Load and process Wyscout event data from a JSON file and optionally match data from another JSON file.

Parameters:
  • event_path (str) – Path to the event JSON file.

  • wyscout_matches_path (str, optional) – Path to the matches JSON file. Default is None.

  • max_workers (int, optional) – Maximum number of workers to use for parallel processing. Default is 1.

Returns:

DataFrame containing processed event data.

Return type:

pd.DataFrame

Example usage for single match:

import pandas as pd
from preprocessing import Event_data

event_path='path/to/event.json'
wyscout_matches_path='path/to/matches.json'

wyscout_df=Event_data(data_provider='wyscout',event_path=event_path ,wyscout_matches_path=wyscout_matches_path).load_data()
print(wyscout_df.head())

Example usage for multiple matches:

from preprocessing import Event_data

event_folder='path/to/event/folder'
matches_folder='path/to/matches/folder'

wyscout_df=Event_data(data_provider='wyscout',
                   event_path=event_folder,
                   wyscout_matches_path=matches_folder,
                   max_workers=10).load_data()
print(wyscout_df.head())

Details:

This function reads Wyscout event data from a JSON file and converts it into a DataFrame. It includes the option to incorporate match data to identify whether a team is playing at home or away.

  1. Load JSON files: Load the event JSON file specified by event_path and Optionally load the matches JSON file specified by matches_path.

  2. Process event data: Extract event details such as match ID, period, seconds, event type, event subtype, accuracy, team ID, player ID, and positional coordinates (start and end). and Categorize events into specific types and sub-types based on predefined criteria for “Shot”, “Duel”, “Others on the ball”, and “Pass” events.

  3. Match data handling: If matches_path is provided, determine whether the team associated with each event is playing at home or away based on the matches data.

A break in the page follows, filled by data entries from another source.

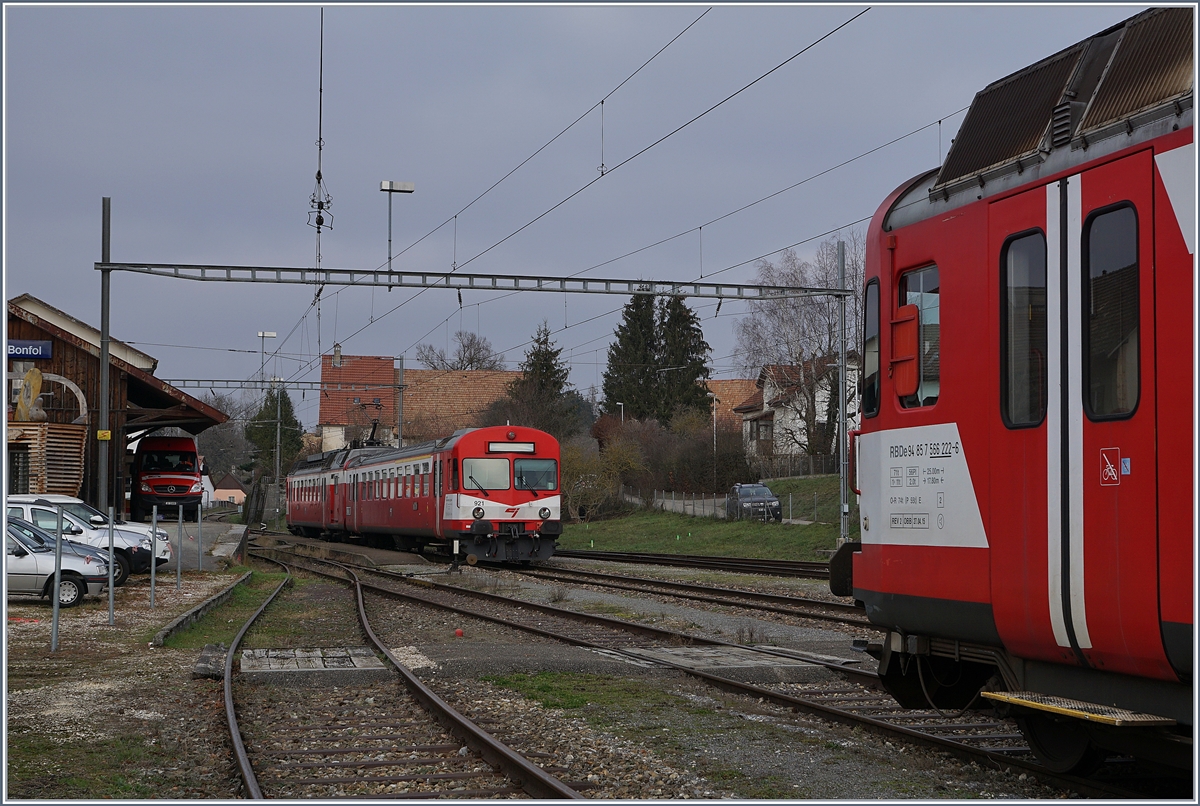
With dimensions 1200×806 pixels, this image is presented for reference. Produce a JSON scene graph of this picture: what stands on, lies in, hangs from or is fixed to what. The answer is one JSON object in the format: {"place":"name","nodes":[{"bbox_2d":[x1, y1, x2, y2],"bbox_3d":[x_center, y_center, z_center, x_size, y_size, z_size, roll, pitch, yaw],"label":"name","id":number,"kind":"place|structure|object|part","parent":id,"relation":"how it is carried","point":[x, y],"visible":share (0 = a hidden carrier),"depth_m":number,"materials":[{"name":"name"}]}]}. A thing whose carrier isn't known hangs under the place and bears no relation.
{"place":"outdoors","nodes":[
{"label":"outdoors","id":0,"kind":"place"},
{"bbox_2d":[3,292,229,520],"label":"wooden shed","id":1,"kind":"structure","parent":0,"point":[17,318],"materials":[{"name":"wood"}]},
{"bbox_2d":[6,339,52,360],"bbox_3d":[-13.510,-1.205,39.841,2.076,0.560,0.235,0,-2,-14],"label":"station sign","id":2,"kind":"object","parent":1,"relation":"attached to","point":[43,344],"visible":0.93,"depth_m":39.91,"materials":[{"name":"blue metal"}]},
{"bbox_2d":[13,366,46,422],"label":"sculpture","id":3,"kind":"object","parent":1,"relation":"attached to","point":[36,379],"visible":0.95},
{"bbox_2d":[6,421,85,494],"bbox_3d":[-12.773,1.745,38.573,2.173,2.636,2.274,0,-2,-14],"label":"stack","id":4,"kind":"object","parent":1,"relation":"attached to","point":[76,480],"visible":0.71,"depth_m":38.29,"materials":[{"name":"brown wood"}]},
{"bbox_2d":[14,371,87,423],"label":"sculpture","id":5,"kind":"object","parent":1,"relation":"attached to","point":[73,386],"visible":0.78,"depth_m":39.70,"materials":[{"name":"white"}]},
{"bbox_2d":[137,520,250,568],"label":"platform","id":6,"kind":"structure","parent":0,"point":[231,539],"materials":[{"name":"grey concrete"}]},
{"bbox_2d":[209,473,247,506],"label":"small house","id":7,"kind":"structure","parent":0,"point":[219,496],"materials":[{"name":"pink paint"}]},
{"bbox_2d":[318,352,519,451],"label":"house","id":8,"kind":"structure","parent":0,"point":[501,374],"materials":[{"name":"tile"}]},
{"bbox_2d":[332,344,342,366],"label":"chimney","id":9,"kind":"object","parent":8,"relation":"on","point":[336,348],"visible":0.82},
{"bbox_2d":[20,530,1121,803],"label":"gravel ground","id":10,"kind":"structure","parent":0,"point":[36,607],"materials":[{"name":"grey gravel"}]},
{"bbox_2d":[50,504,63,651],"bbox_3d":[-5.366,1.746,17.223,0.101,1.522,0.104,0,-2,-14],"label":"metal post","id":11,"kind":"object","parent":10,"relation":"on","point":[55,616],"visible":0.98,"depth_m":17.19,"materials":[{"name":"grey metal"}]},
{"bbox_2d":[3,519,111,606],"bbox_3d":[-9.047,2.183,24.101,4.191,1.373,1.795,0,-2,-14],"label":"silver car","id":12,"kind":"object","parent":10,"relation":"on","point":[10,558],"visible":0.8,"depth_m":23.74,"materials":[{"name":"silver metal"}]},
{"bbox_2d":[5,497,166,581],"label":"cars","id":13,"kind":"object","parent":10,"relation":"on","point":[41,506],"visible":0.45,"depth_m":29.47,"materials":[{"name":"metal"}]},
{"bbox_2d":[107,507,115,627],"bbox_3d":[-5.810,1.973,20.713,0.123,1.581,0.118,0,-2,-14],"label":"metal post","id":14,"kind":"object","parent":10,"relation":"on","point":[111,588],"visible":0.98,"depth_m":20.69,"materials":[{"name":"metal"}]},
{"bbox_2d":[149,505,157,607],"bbox_3d":[-5.975,2.096,23.296,0.117,1.558,0.112,0,-2,-14],"label":"metal post","id":15,"kind":"object","parent":10,"relation":"on","point":[153,522],"visible":0.98,"depth_m":23.27,"materials":[{"name":"grey metal"}]},
{"bbox_2d":[176,511,182,589],"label":"metal post","id":16,"kind":"object","parent":10,"relation":"on","point":[179,565],"visible":0.98,"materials":[{"name":"grey metal"}]},
{"bbox_2d":[196,501,201,571],"bbox_3d":[-7.812,2.666,33.844,0.119,1.685,0.117,0,-2,-14],"label":"metal post","id":17,"kind":"object","parent":10,"relation":"on","point":[198,520],"visible":0.98,"depth_m":33.82,"materials":[{"name":"grey metal"}]},
{"bbox_2d":[150,572,253,646],"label":"concrete curb","id":18,"kind":"structure","parent":10,"relation":"on","point":[179,621],"depth_m":21.64,"materials":[{"name":"grey concrete"}]},
{"bbox_2d":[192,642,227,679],"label":"concrete block","id":19,"kind":"object","parent":10,"relation":"on","point":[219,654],"visible":0.75,"depth_m":15.41,"materials":[{"name":"grey concrete"}]},
{"bbox_2d":[240,646,386,681],"bbox_3d":[-2.605,2.394,15.572,1.369,0.167,1.787,0,-2,-14],"label":"concrete slab","id":20,"kind":"structure","parent":10,"relation":"on","point":[275,666],"depth_m":15.31,"materials":[{"name":"grey concrete"}]},
{"bbox_2d":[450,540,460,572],"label":"railway signal","id":21,"kind":"object","parent":10,"relation":"on","point":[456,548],"visible":0.97,"depth_m":35.14,"materials":[{"name":"black metal"}]},
{"bbox_2d":[454,627,463,637],"bbox_3d":[-1.585,2.586,19.527,0.140,0.136,0.150,0,-2,7],"label":"red ball","id":22,"kind":"object","parent":10,"relation":"on","point":[459,633],"visible":0.97,"depth_m":19.47,"materials":[{"name":"red"}]},
{"bbox_2d":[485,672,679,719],"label":"grass patch","id":23,"kind":"object","parent":10,"relation":"on","point":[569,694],"visible":0.54,"depth_m":13.21,"materials":[{"name":"green plant"}]},
{"bbox_2d":[276,543,1107,801],"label":"railway track","id":24,"kind":"structure","parent":10,"relation":"on","point":[926,739],"depth_m":13.48,"materials":[{"name":"metal"}]},
{"bbox_2d":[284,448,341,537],"label":"train car","id":25,"kind":"object","parent":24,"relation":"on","point":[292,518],"visible":0.44,"depth_m":63.91,"materials":[{"name":"red metal"}]},
{"bbox_2d":[286,425,560,565],"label":"train","id":26,"kind":"object","parent":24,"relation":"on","point":[536,494],"visible":0.95,"depth_m":43.36,"materials":[{"name":"red metal"}]},
{"bbox_2d":[352,400,383,448],"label":"pantograph","id":27,"kind":"object","parent":26,"relation":"on","point":[374,426],"visible":0.62,"depth_m":61.75,"materials":[{"name":"black metal"}]},
{"bbox_2d":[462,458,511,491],"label":"windshield","id":28,"kind":"object","parent":26,"relation":"in","point":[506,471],"visible":0.83,"depth_m":35.61,"materials":[{"name":"glass"}]},
{"label":"windshield","id":29,"kind":"part","parent":26,"relation":"part of","materials":[{"name":"glass"}]},
{"bbox_2d":[486,441,535,453],"bbox_3d":[-1.957,0.960,37.552,1.410,0.333,0.105,0,-2,-14],"label":"destination display","id":30,"kind":"object","parent":26,"relation":"attached to","point":[522,447],"visible":0.92,"depth_m":37.52,"materials":[{"name":"white"}]},
{"bbox_2d":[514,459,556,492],"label":"windshield","id":31,"kind":"object","parent":26,"relation":"in","point":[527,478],"visible":0.8,"depth_m":36.19,"materials":[{"name":"glass"}]},
{"bbox_2d":[835,7,1198,773],"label":"train","id":32,"kind":"object","parent":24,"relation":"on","point":[982,431],"visible":0.88,"depth_m":8.33,"materials":[{"name":"red metal"}]},
{"bbox_2d":[862,279,882,415],"bbox_3d":[1.746,-0.335,10.593,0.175,0.891,0.908,0,-2,-1],"label":"train window","id":33,"kind":"structure","parent":32,"relation":"in","point":[870,306],"depth_m":10.70,"materials":[{"name":"black glass"}]},
{"bbox_2d":[890,300,920,397],"bbox_3d":[1.623,-0.297,8.924,0.204,0.491,0.373,0,-2,-14],"label":"side mirror","id":34,"kind":"object","parent":32,"relation":"attached to","point":[898,381],"visible":0.89,"depth_m":8.85,"materials":[{"name":"red"}]},
{"bbox_2d":[896,264,941,407],"bbox_3d":[1.827,-0.370,9.373,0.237,0.880,0.810,0,-2,-14],"label":"train window","id":35,"kind":"structure","parent":32,"relation":"in","point":[921,285],"depth_m":9.41,"materials":[{"name":"glass"}]},
{"bbox_2d":[999,229,1046,426],"bbox_3d":[1.992,-0.328,7.937,0.126,1.051,0.686,0,-2,-14],"label":"train window","id":36,"kind":"structure","parent":32,"relation":"in","point":[1018,243],"depth_m":7.95,"materials":[{"name":"glass"}]},
{"bbox_2d":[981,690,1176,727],"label":"step","id":37,"kind":"structure","parent":32,"relation":"attached to","point":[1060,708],"depth_m":7.36,"materials":[{"name":"metal"}]},
{"bbox_2d":[1083,202,1140,419],"bbox_3d":[2.111,-0.363,6.984,0.134,1.038,0.719,0,-2,-14],"label":"train window","id":38,"kind":"structure","parent":32,"relation":"in","point":[1104,252],"depth_m":7.03,"materials":[{"name":"glass"}]},
{"bbox_2d":[1099,447,1124,485],"bbox_3d":[2.038,0.262,6.901,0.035,0.166,0.200,0,-2,-14],"label":"sign","id":39,"kind":"object","parent":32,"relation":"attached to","point":[1114,473],"visible":0.96,"depth_m":6.90,"materials":[{"name":"red"}]},
{"bbox_2d":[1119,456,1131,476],"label":"sticker","id":40,"kind":"object","parent":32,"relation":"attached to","point":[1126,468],"visible":0.94,"depth_m":6.84,"materials":[{"name":"blue"}]},
{"bbox_2d":[552,547,831,579],"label":"railway track","id":41,"kind":"structure","parent":10,"relation":"on","point":[646,558],"depth_m":40.83,"materials":[{"name":"black metal"}]},
{"bbox_2d":[523,552,868,627],"bbox_3d":[1.581,3.246,29.761,3.351,0.395,18.548,0,-2,-14],"label":"railway track","id":42,"kind":"structure","parent":10,"relation":"on","point":[776,598],"depth_m":29.64,"materials":[{"name":"metal"}]},
{"bbox_2d":[602,644,838,679],"bbox_3d":[1.060,2.430,16.059,1.989,0.130,2.076,0,-2,-14],"label":"concrete slab","id":43,"kind":"structure","parent":10,"relation":"on","point":[686,661],"depth_m":15.88,"materials":[{"name":"grey concrete"}]},
{"bbox_2d":[836,240,849,542],"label":"catenary pole","id":44,"kind":"object","parent":10,"relation":"on","point":[844,527],"visible":0.87,"depth_m":37.06,"materials":[{"name":"grey metal"}]},
{"bbox_2d":[1,0,1190,420],"label":"sky","id":45,"kind":"structure","parent":0,"point":[351,186],"materials":[{"name":"grey"}]},
{"bbox_2d":[560,474,851,561],"label":"grass slope","id":46,"kind":"structure","parent":0,"point":[597,536],"materials":[{"name":"green plant"}]},
{"bbox_2d":[563,438,628,521],"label":"shrub","id":47,"kind":"object","parent":46,"relation":"on","point":[588,475],"visible":0.69,"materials":[{"name":"green plant"}]},
{"bbox_2d":[615,401,625,424],"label":"street lamp","id":48,"kind":"object","parent":46,"relation":"on","point":[618,403],"visible":0.34,"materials":[{"name":"metal"}]},
{"bbox_2d":[602,291,665,423],"label":"conifer tree","id":49,"kind":"object","parent":46,"relation":"on","point":[651,325],"visible":0.59,"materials":[{"name":"plant"}]},
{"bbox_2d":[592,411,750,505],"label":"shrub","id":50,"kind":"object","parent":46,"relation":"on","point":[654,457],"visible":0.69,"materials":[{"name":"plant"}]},
{"bbox_2d":[655,291,713,423],"label":"conifer tree","id":51,"kind":"object","parent":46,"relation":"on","point":[672,325],"visible":0.56,"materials":[{"name":"plant"}]},
{"bbox_2d":[650,490,732,519],"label":"fence","id":52,"kind":"object","parent":46,"relation":"on","point":[691,506],"visible":0.56,"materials":[{"name":"grey"}]},
{"bbox_2d":[708,389,719,486],"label":"lamp post","id":53,"kind":"object","parent":46,"relation":"on","point":[715,438],"visible":0.78,"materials":[{"name":"grey metal"}]},
{"bbox_2d":[726,482,781,521],"bbox_3d":[5.611,3.726,63.210,1.873,1.642,4.507,0,-2,-14],"label":"dark car","id":54,"kind":"object","parent":46,"relation":"on","point":[745,501],"visible":0.82,"depth_m":62.22,"materials":[{"name":"metal"}]},
{"bbox_2d":[748,452,839,479],"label":"fence","id":55,"kind":"object","parent":46,"relation":"on","point":[806,459],"visible":0.39,"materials":[{"name":"grey metal"}]},
{"bbox_2d":[737,235,860,464],"label":"bare tree","id":56,"kind":"object","parent":46,"relation":"on","point":[799,353],"visible":0.73,"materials":[{"name":"plant"}]},
{"bbox_2d":[703,378,760,441],"label":"house","id":57,"kind":"structure","parent":0,"point":[731,384],"materials":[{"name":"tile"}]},
{"bbox_2d":[732,357,856,462],"label":"house","id":58,"kind":"structure","parent":0,"point":[764,400],"materials":[{"name":"white paint"}]},
{"label":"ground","id":59,"kind":"structure","parent":0},
{"bbox_2d":[97,198,112,520],"bbox_3d":[-9.122,-0.300,31.917,0.431,6.837,0.541,0,-2,-14],"label":"catenary pole","id":60,"kind":"object","parent":59,"relation":"on","point":[104,370],"visible":0.84,"depth_m":31.92,"materials":[{"name":"grey metal"}]},
{"bbox_2d":[97,429,111,440],"bbox_3d":[-8.825,0.594,30.892,0.335,0.247,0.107,0,-2,-14],"label":"yellow sign","id":61,"kind":"object","parent":60,"relation":"attached to","point":[102,435],"visible":0.93,"depth_m":30.87,"materials":[{"name":"yellow metal"}]},
{"bbox_2d":[96,261,853,298],"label":"overhead gantry","id":62,"kind":"structure","parent":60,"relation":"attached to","point":[731,297],"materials":[{"name":"grey metal"}]},
{"bbox_2d":[308,3,333,352],"bbox_3d":[-4.084,-3.246,25.382,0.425,5.980,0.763,0,-2,-14],"label":"cable","id":63,"kind":"object","parent":62,"relation":"hanging from","point":[320,90],"visible":0.8,"depth_m":25.35,"materials":[{"name":"black metal"}]},
{"bbox_2d":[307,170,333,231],"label":"insulator","id":64,"kind":"object","parent":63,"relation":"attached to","point":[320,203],"visible":0.84,"depth_m":27.17,"materials":[{"name":"black"}]},
{"bbox_2d":[379,179,414,279],"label":"lamp post","id":65,"kind":"object","parent":62,"relation":"on","point":[405,186],"visible":0.93,"depth_m":33.53,"materials":[{"name":"metal"}]},
{"bbox_2d":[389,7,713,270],"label":"overhead wire","id":66,"kind":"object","parent":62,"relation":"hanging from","point":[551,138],"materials":[{"name":"black metal"}]},
{"bbox_2d":[292,6,876,391],"bbox_3d":[-0.841,-4.134,28.681,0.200,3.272,30.018,0,-2,-14],"label":"overhead wire","id":67,"kind":"object","parent":62,"relation":"hanging from","point":[602,102],"visible":0.94,"depth_m":25.01,"materials":[{"name":"black metal"}]},
{"bbox_2d":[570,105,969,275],"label":"overhead wire","id":68,"kind":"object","parent":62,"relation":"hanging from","point":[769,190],"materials":[{"name":"black metal"}]},
{"bbox_2d":[131,433,206,520],"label":"van","id":69,"kind":"object","parent":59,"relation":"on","point":[189,482],"visible":0.81,"depth_m":53.89,"materials":[{"name":"red metal"}]},
{"bbox_2d":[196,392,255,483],"label":"bare tree","id":70,"kind":"object","parent":59,"relation":"on","point":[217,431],"visible":0.6,"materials":[{"name":"plant"}]},
{"bbox_2d":[257,331,279,516],"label":"lamp post","id":71,"kind":"object","parent":59,"relation":"on","point":[268,334],"visible":0.83,"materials":[{"name":"metal"}]},
{"bbox_2d":[243,385,304,477],"label":"evergreen tree","id":72,"kind":"object","parent":59,"relation":"on","point":[273,400],"visible":0.57,"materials":[{"name":"green plant"}]},
{"bbox_2d":[396,355,405,447],"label":"catenary pole","id":73,"kind":"object","parent":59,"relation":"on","point":[400,440],"visible":0.66,"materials":[{"name":"grey metal"}]},
{"bbox_2d":[155,377,404,389],"label":"overhead gantry","id":74,"kind":"object","parent":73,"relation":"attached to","point":[287,381],"visible":0.79,"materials":[{"name":"grey metal"}]},
{"bbox_2d":[219,545,591,805],"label":"railway track","id":75,"kind":"structure","parent":59,"relation":"on","point":[231,713],"depth_m":11.46,"materials":[{"name":"metal"}]},
{"bbox_2d":[414,331,505,371],"label":"bare tree","id":76,"kind":"object","parent":59,"relation":"on","point":[470,363],"visible":0.48,"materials":[{"name":"plant"}]},
{"bbox_2d":[505,321,582,437],"label":"conifer tree","id":77,"kind":"object","parent":59,"relation":"on","point":[548,360],"visible":0.58,"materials":[{"name":"plant"}]}
]}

  4. DataFrame creation: Convert the processed event data into a Pandas DataFrame with columns i

  5. Additional column: Add a column comp to the DataFrame indicating the competition name extracted from the event_path.

The returned DataFrame contains the following columns:

  • comp: Name of the competition extracted from the event file path.

  • match_id: Identifier for the match where the event occurred.

  • period: Period or phase of the match when the event took place (e.g., first half, second half, extra time).

  • seconds: Time in seconds when the event occurred within the match.

  • event_type: Primary type of the event (e.g., “Shot”, “Duel”, “Others on the ball”, “Pass”).

  • event_type_2: Secondary type of the event, providing additional specificity if available (e.g., “Goal”, “Own_goal”, “Touch_good”, “Ground attacking duel_off dribble”).

  • accurate: Boolean indicating if the event was accurate (True) or not (False), typically for events like shots.

  • team: Identifier for the team involved in the event.

  • home_team: Binary indicator (1 or 0) specifying whether the team associated with the event was playing at home (1) or away (0).

  • player: Identifier for the player who performed the event.

  • start_x: X-coordinate of the starting position of the event on the field.

  • start_y: Y-coordinate of the starting position of the event on the field.

  • end_x: X-coordinate of the ending position of the event on the field if applicable (e.g., for passes).

  • end_y: Y-coordinate of the ending position of the event on the field if applicable (e.g., for passes).